Now one might counter that in this thread, we aren't interested in Big Bang solutions, we want some kind of idealization that applies to a star. But in that case we already know the answer, because we already know that GR gives all the same answers as Newton in that context, to a high degree of approximation. So to bring in GR, we must be talking about the technical differences between GR and Newton, otherwise they will always obviously agree to the contexts people are asking about. We cannot just be talking about practical idealizations where we already know the two agree, we must be talking about the structure of GR. We can say that the shell theorem continues to apply for black holes in GR, so it extends a bit past Newton, but we must also recognize it does not extend to Big Bang solutions, and they are GR also.

Grey

2018-Aug-03, 01:58 PM

I actually don't think that's correct in GR, but it might just be because GR apparently requires dark energy in order to work. I think it might be more than just that, but I'm not sure. It seems to me that even without dark energy, if all you know is that you have a spherical mass distribution, you cannot use GR to say there is no gravitational effect inside the sphere. If that were true, then GR solutions of the Big Bang with a homogeneous mass distribution everywhere except inside an empty sphere would require the spacetime in the void be Minkowskian, and of course that's not true of a Big Bang solution. So we need to say more than just that the mass distribution is spherically symmetric, we need additional assumptions about it (such as that it is not only static, but that it lives in a static universe also, so has always been static).I don't think that's relevant, though. There wouldn't be any point in the universe during the Big Bang where there would have been an empty sphere surrounded by a homogeneous mass distribution*. As far as we can tell, the universe would have been more or less uniformly filled with stuff** during the early stages of the Big Bang. If there would have been an empty sphere surrounded by a symmetric shell, general relativity appears to say that there would have been no net gravitational effects from that shell inside that void. I agree that it appears that dark energy or a very unusual topology can mean that there are gravitational effects inside such a void, but even in those cases, those gravitational effects are a result of the cosmological constant or topology, not really an effect of the matter surrounding the sphere. That is, if you have globally curved spacetime, that global curvature is still going to be present in an empty sphere surrounded by matter; the sphere won't somehow "shield" the interior from that global curvature and turn it into Minkowski spacetime. (By the way the paper you quoted is just the one that I had suggested as useful reading for understanding some of the consequences of Birkhoff's theorem.)

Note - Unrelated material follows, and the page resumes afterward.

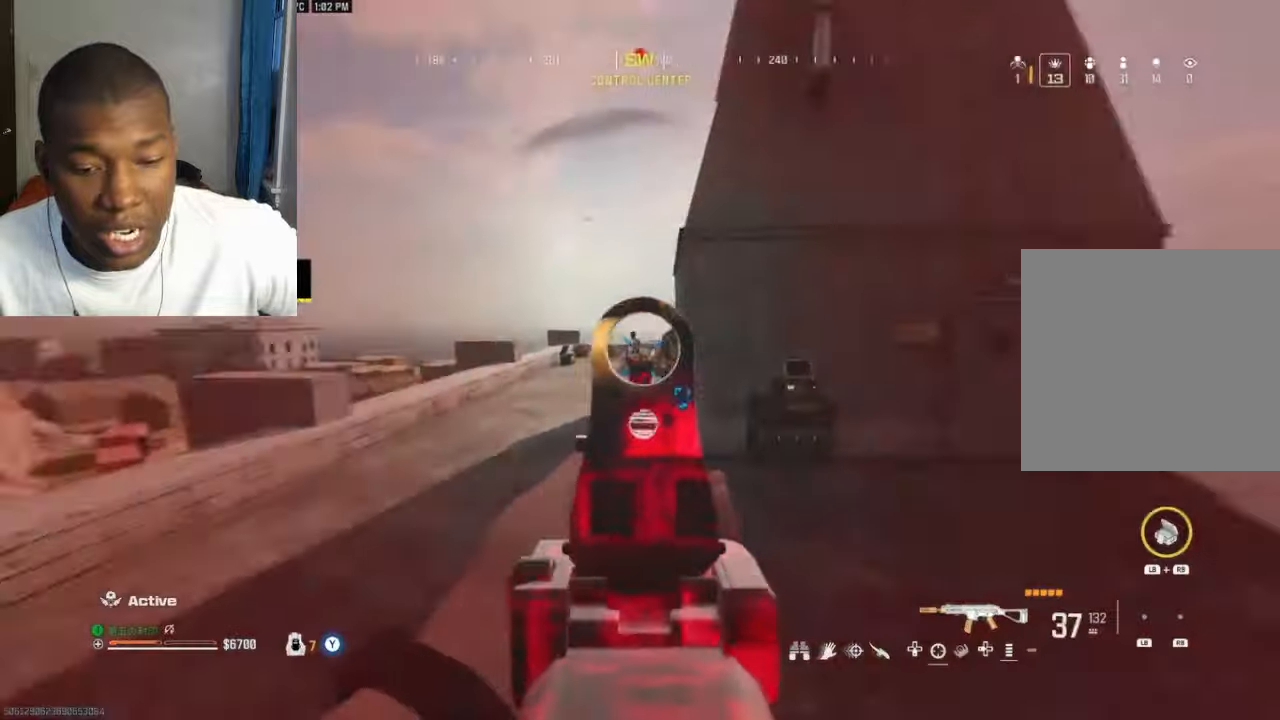
{"buttons": ["L3"], "left_stick": "up", "right_stick": "down-left", "events": [[300, "right_stick", "down-right"], [366, "left_stick", "up-left"], [433, "L2", "up"], [433, "R2", "up"], [466, "L3", "down"], [466, "left_stick", "up"], [466, "right_stick", "down-left"]]}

Technically, the same problem isn't limited to general relativity. You'd see the same issue with electromagnetism. A typical simple electrostatic problem might be, given a described charge distribution, determine the electric field it produces. But wait, moving and accelerating charges will produce a changing magnetic field which will in turn produce a changing electric field. I can't determine the field unless I know all the details of how the charge distribution was assembled, and even once I've done so, those charges will try to keep moving. So I could decide that I can't actually work out what the electric field is in any situation. Or I could remember that this is an idealized situation, and that I can describe the overall behavior simply, and then if I wish, I can try to address any discrepancies that arise because any real situation is not actually going to be that simple.

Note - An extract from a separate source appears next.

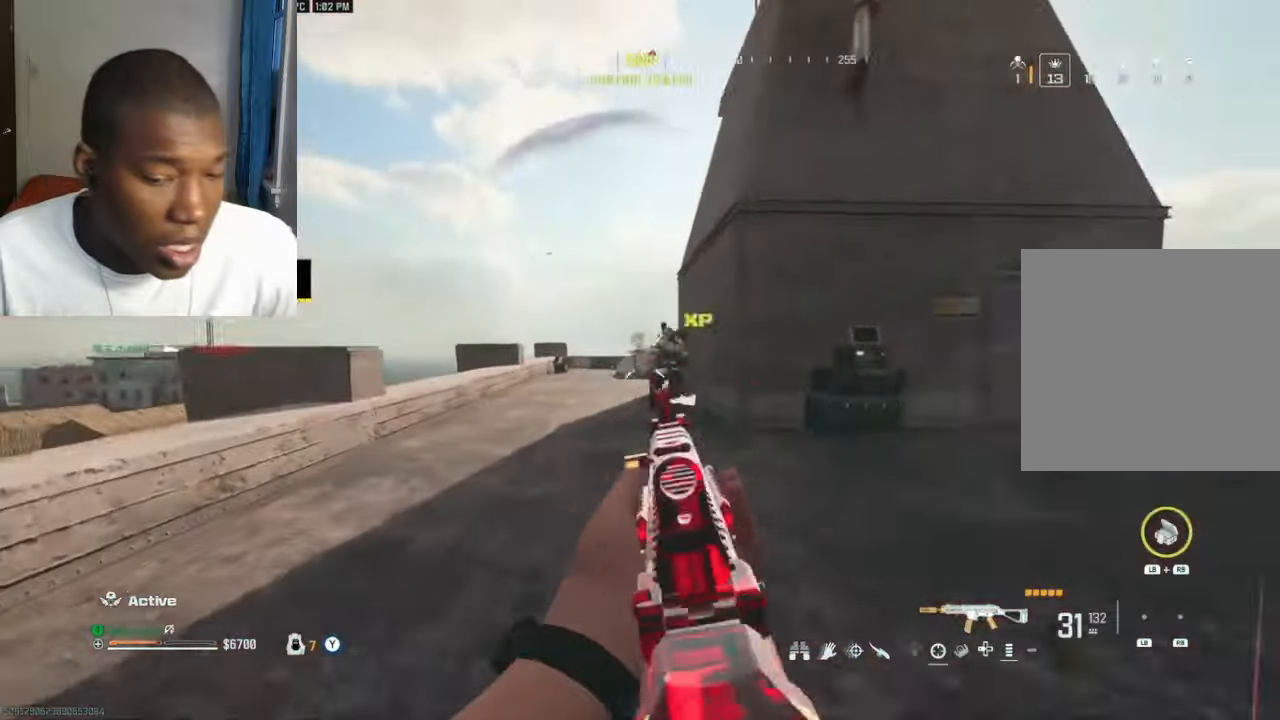
{"buttons": ["L2", "R2"], "left_stick": "down-left", "right_stick": "down", "events": [[66, "right_stick", "center"], [100, "L3", "up"], [133, "right_stick", "right"], [166, "B", "down"], [233, "right_stick", "down"], [266, "B", "up"], [300, "R2", "down"], [400, "A", "down"], [433, "left_stick", "down-left"], [466, "A", "up"], [500, "L2", "down"]]}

Hornblower asks "is the gravitational acceleration of a small object inside a spherically uniform shell exactly zero with respect to the shell in a GR model?" [my emphasis] And the answer there is "yes". Even if there is some gravitational effect from global curvature of spacetime or a cosmological constant, it's not because of the shell of material, it's because of other properties of spacetime in the universe that would be present even in the absence of that spherical shell. If I somehow manage to build a Dyson sphere around a black hole, the net gravitational effect between the sphere and the black hole will be zero (although the compression will be high; I'll need something stronger than scrith!).

* Of course, there isn't really now, either, but interstellar or intergalactic space can probably be considered close enough to empty for most purposes. One more acknowledgement that of course this is an idealized situation that will never be found exactly in the real universe.

** Probably a very high energy quark-gluon plasma kind of thing.

Technically, the same problem isn't limited to general relativity. You'd see the same issue with electromagnetism. A typical simple electrostatic problem might be, given a described charge distribution, determine the electric field it produces. But wait, moving and accelerating charges will produce a changing magnetic field which will in turn produce a changing electric field. I can't determine the field unless I know all the details of how the charge distribution was assembled, and even once I've done so, those charges will try to keep moving. So I could decide that I can't actually work out what the electric field is in any situation. Or I could remember that this is an idealized situation, and that I can describe the overall behavior simply, and then if I wish, I can try to address any discrepancies that arise because any real situation is not actually going to be that simple.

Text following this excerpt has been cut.